▸ Collected material:
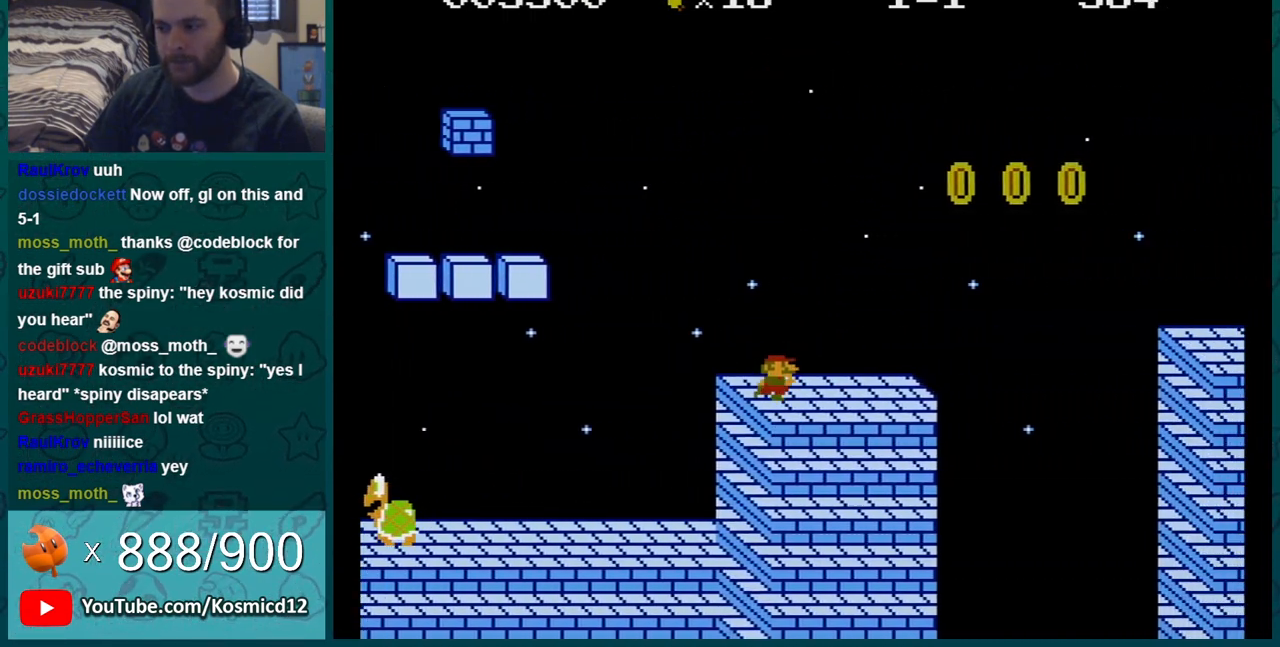
{"buttons": ["B", "DPAD_RIGHT"], "events": [[167, "A", "down"], [467, "A", "up"]]}
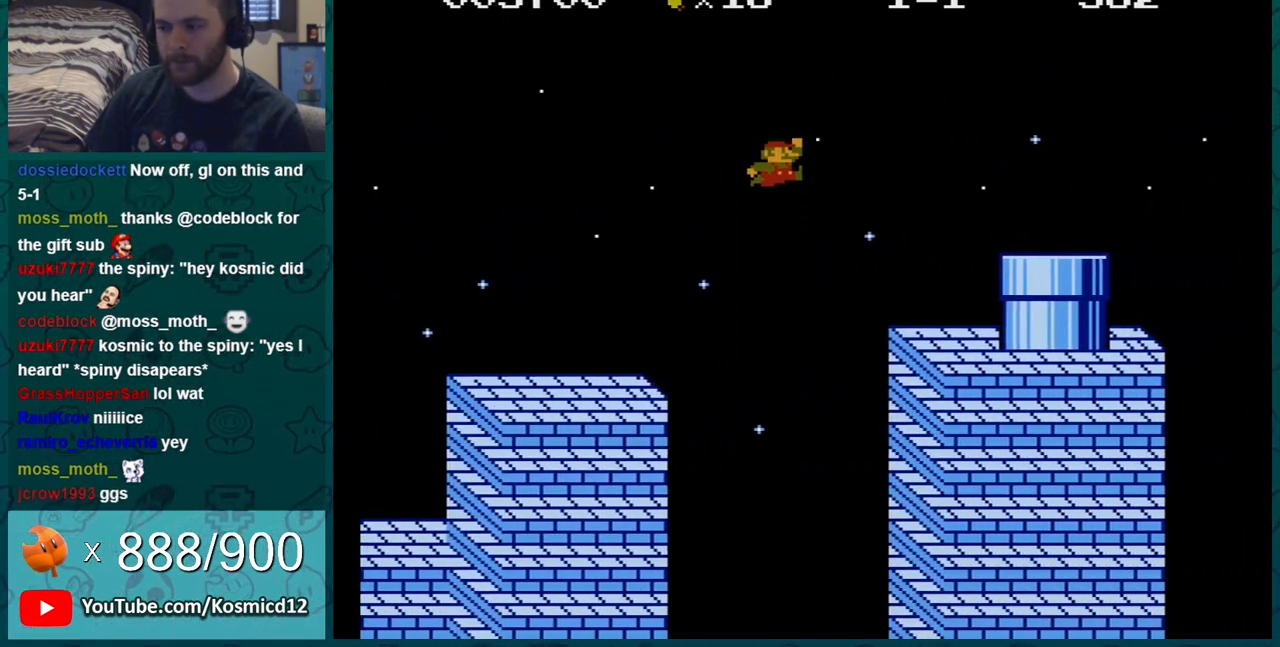
{"buttons": ["B"], "events": [[34, "DPAD_RIGHT", "up"], [100, "DPAD_LEFT", "down"], [201, "DPAD_LEFT", "up"], [351, "A", "down"], [417, "A", "up"]]}
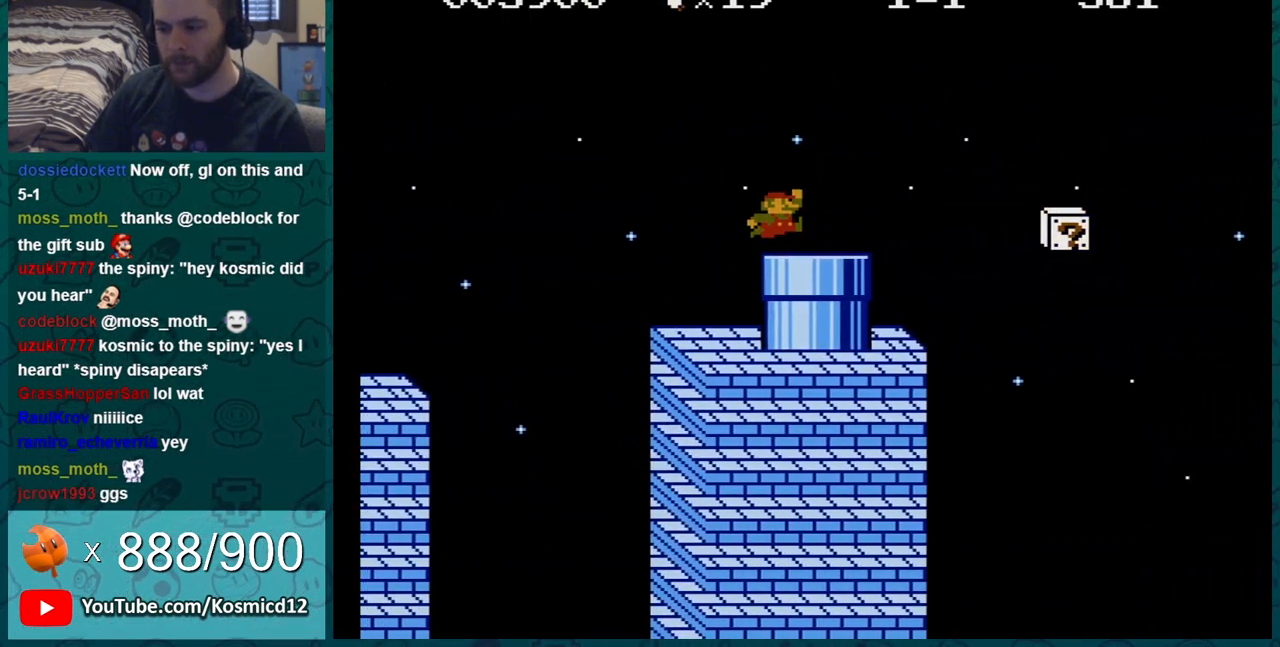
{"buttons": ["B", "DPAD_RIGHT"], "events": [[33, "DPAD_RIGHT", "down"], [167, "A", "down"], [283, "A", "up"]]}
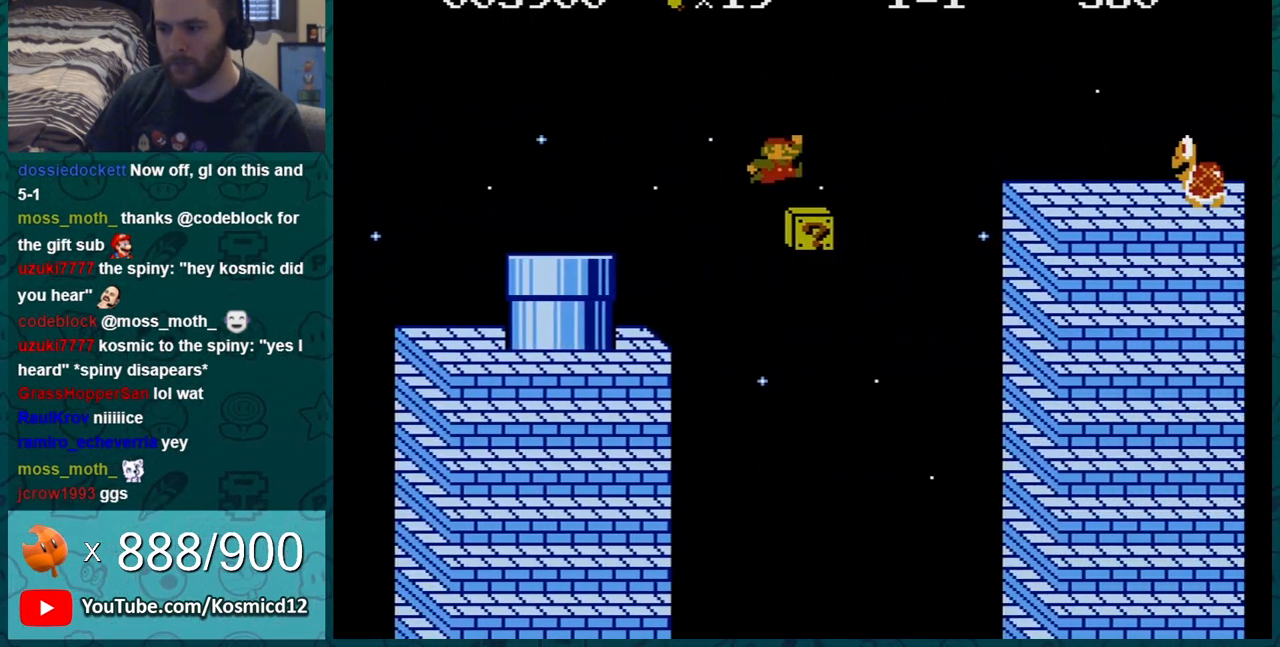
{"buttons": ["B"], "events": [[67, "A", "down"], [151, "A", "up"], [217, "DPAD_RIGHT", "up"], [317, "DPAD_LEFT", "down"], [468, "DPAD_LEFT", "up"]]}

▸ Your assignment: Although the material contains pictures, only the lines are to be written out, exactly as they stand.

▸ Task result:
{"buttons": ["B", "DPAD_RIGHT"], "events": [[167, "A", "down"], [467, "A", "up"]]}
{"buttons": ["B"], "events": [[34, "DPAD_RIGHT", "up"], [100, "DPAD_LEFT", "down"], [201, "DPAD_LEFT", "up"], [351, "A", "down"], [417, "A", "up"]]}
{"buttons": ["B", "DPAD_RIGHT"], "events": [[33, "DPAD_RIGHT", "down"], [167, "A", "down"], [283, "A", "up"]]}
{"buttons": ["B"], "events": [[67, "A", "down"], [151, "A", "up"], [217, "DPAD_RIGHT", "up"], [317, "DPAD_LEFT", "down"], [468, "DPAD_LEFT", "up"]]}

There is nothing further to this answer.